- [PASSAGE TO READ]
Carla Della Gatta

Latinx Shakespeares: Staging U.S. Intracultural Theater

University of Michigan Press, 2023

280 pages

Hardcover $95.00; Paperback $39.95; Ebook Open Access

Reviewed by Michael Vaclav

Carla Della Gatta describes the project of Latinx Shakespeares as an evaluation of what we may learn about Latinx cultures through their representations in productions of Shakespearean plays, and, simultaneously, what these Latinx productions and adaptations may reveal about the Shakespearean text itself. In this project, Della Gatta grapples with fundamental questions of culture, language, categorization, and the history of racial and linguistic inequities upon which professional theater, particularly in the United States, has been built. Through a meticulous evaluation of case studies ranging from the 1957 debut of West Side Story, and the 2021 film adaptation of that same play, to a staged reading of O-Dogg, a 2019 adaptation of Othello set during the 1992 Los Angeles uprisings, Della Gatta traces both the successful and the problematic intersections of Latinidad with Shakespearean texts.

- [SOURCE MATERIAL]

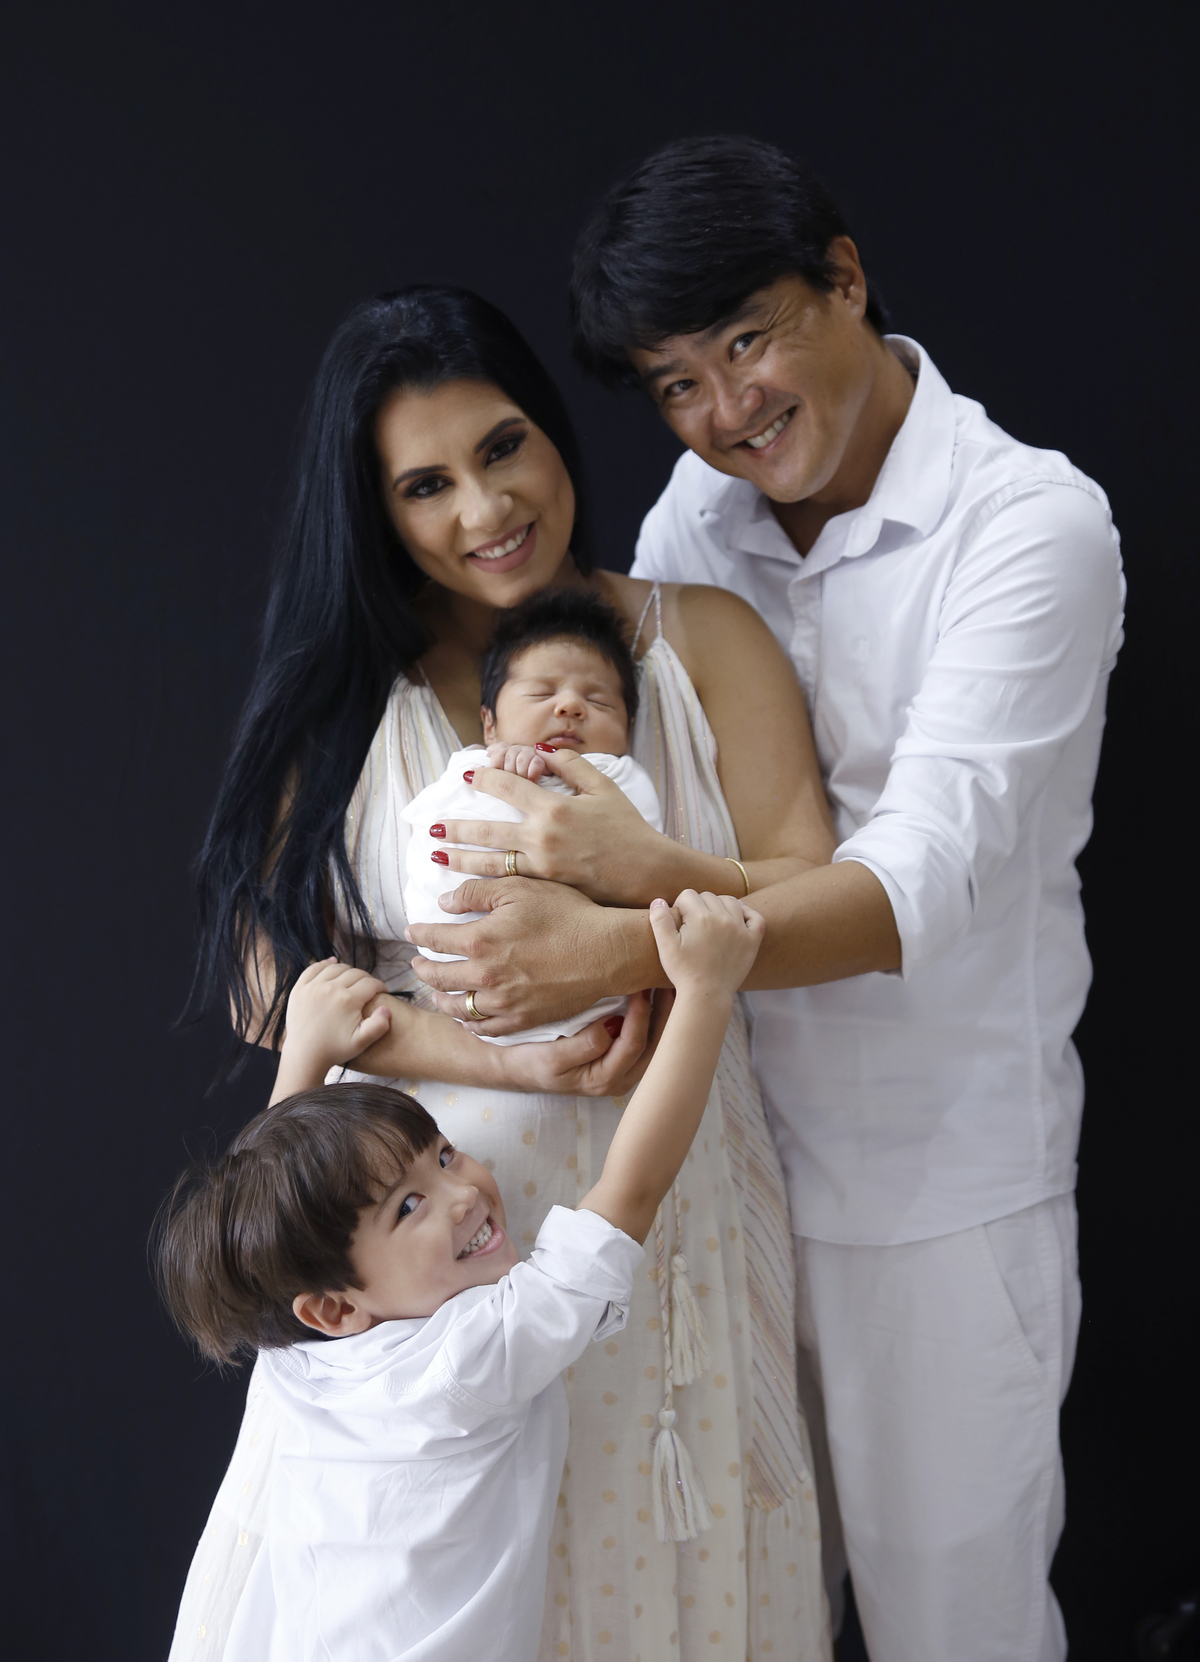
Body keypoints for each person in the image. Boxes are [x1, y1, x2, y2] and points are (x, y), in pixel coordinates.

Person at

- [ASSIGNED TASK] According to the book review, which Shakespearean play does O-Dogg adapt, and during what events is it set?

- [WRITTEN SOLUTION] O-Dogg adapts Othello and is set during the 1992 Los Angeles uprisings.